Many people will cite the fact that God does not change to criticize changes within the church. The post I read earlier specifically mentioned polygamy. Other topics could be Blacks and the priesthood, changes in the temple ceremony, reorganization of church leadership structures and most of all perceived changes in doctrine. All of these can be explained another way, man has changed so God must adapt.

The first hurdle is determining exactly what God want to say to us. Strangely, that really isn't always easy. Even in the scriptures their are things that sometimes seem to contradict each other. As men, we sometimes don't listen or understand. God calls holy men as prophets, but even they are subject to the weaknesses of mortality. They do their best and seek to better understand God. God has promised that he will not let them lead us astray, but he does not promise that they will tell us everything or even that they will be told everything all at once.

While we should listen to the prophets and heed their counsel, we should not abdicate our responsibility to seek communication with God. The prophet is not there to be our go-between, that is Christ's role and we should seek truth from God through Christ under the direction of his prophets.

Sometimes, people will attribute things to the unchanging laws of God that really aren't a part of them. They will say that something cannot be changed because it is God's law, but in reality it is not. It is simply our finite, mortal, flawed human understanding of the eternities. A good example is the changes in the temple ceremonies. They teach eternal principles and have eternal consequences, but the exact practice of them is being tweaked on a fairly regular basis.
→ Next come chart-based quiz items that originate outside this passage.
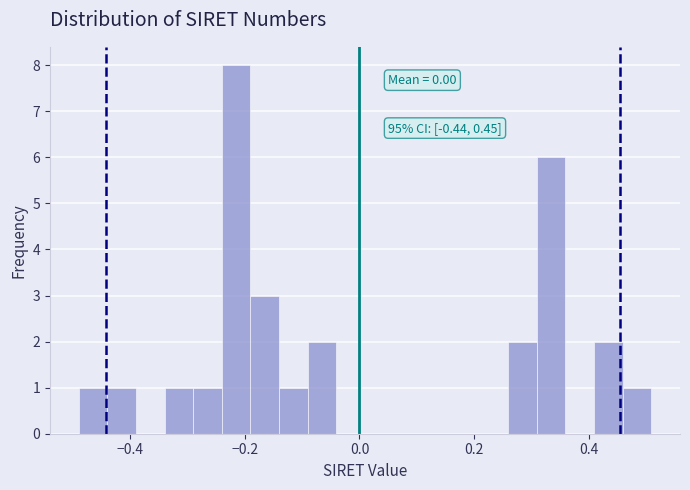

Read against the x-axis, roughly where is the centre of the tallest bar?

-0.22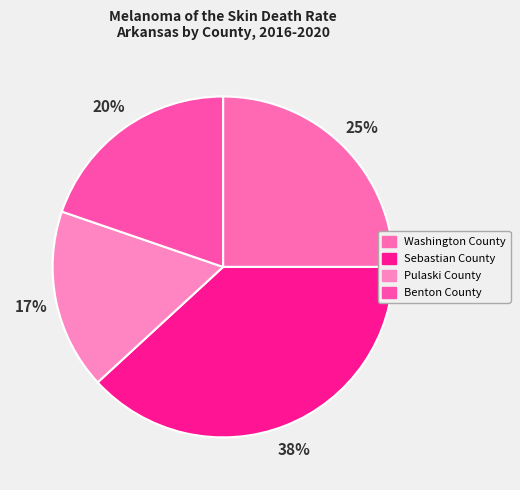

Which category has the biggest portion of the pie?

Sebastian County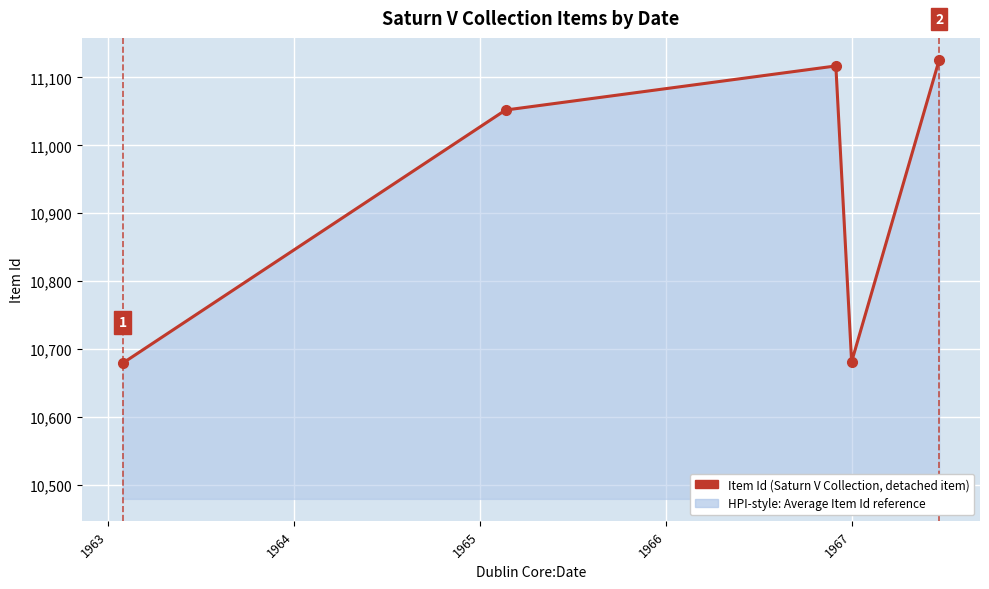

What is the greatest value displayed?

11126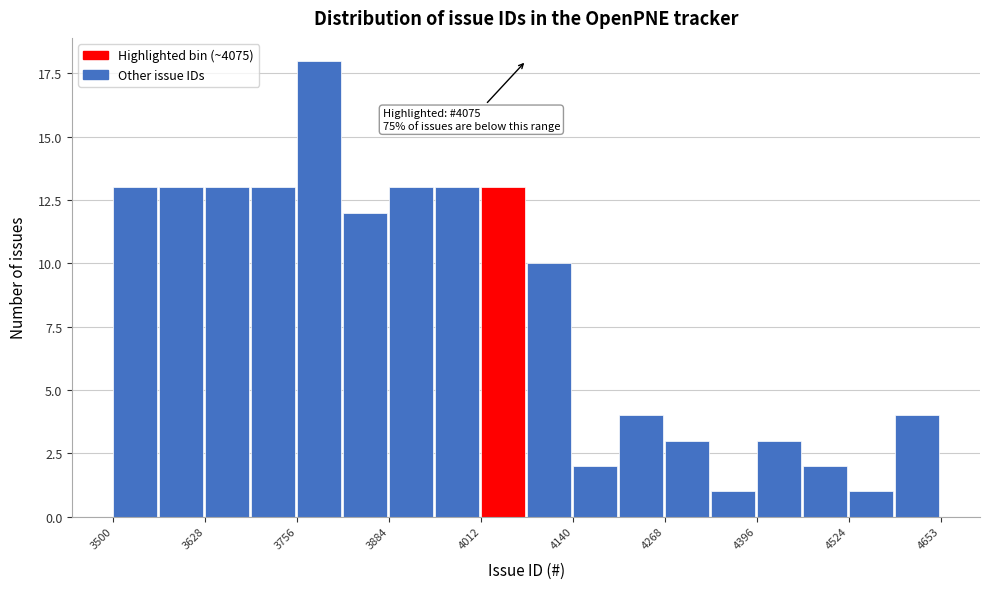

Read against the x-axis, roughly where is the centre of the tallest bar?

3780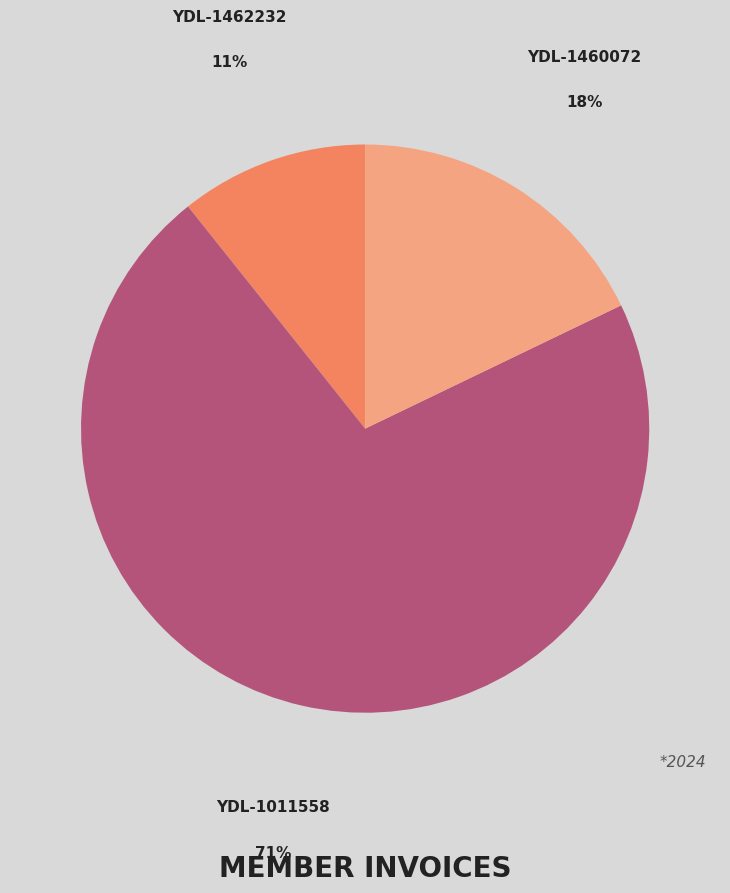

The YDL-1460072 slice represents 18% of the pie. True or false?

True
In many ways the mechanics are changed to make it more accessible to more people while the principles taught remain unchanged.

The biggest problem is that man is not constant. We change our minds and wills throughout our entire life. We are learning and growing. We do not have the wisdom and eternities of experience, in our mortal state, that God does. Though we lived before we were here and we will live again after death, we started this mortal experience with almost nothing. We are learning from scratch here. We cannot hope to obtain the Godlike wisdom and perfection in the mere 80 or so years we live here. Thus, we are in need of constant direction.

That direction changes to our needs. It guides us to help us live the eternal principles and even to help us learn what those principles are. Our limited ability to perceive the will of God makes life a circuitous path rather than a straight one. God has allowed us to live the eternal principle of agency, that means he has to deal with that choice. So we won't be perfect. God knows this and has planned for it already. We should not despair, rather celebrate that we have the chance to learn by our experience, even if God has to change his instructions to meet our needs once in a while.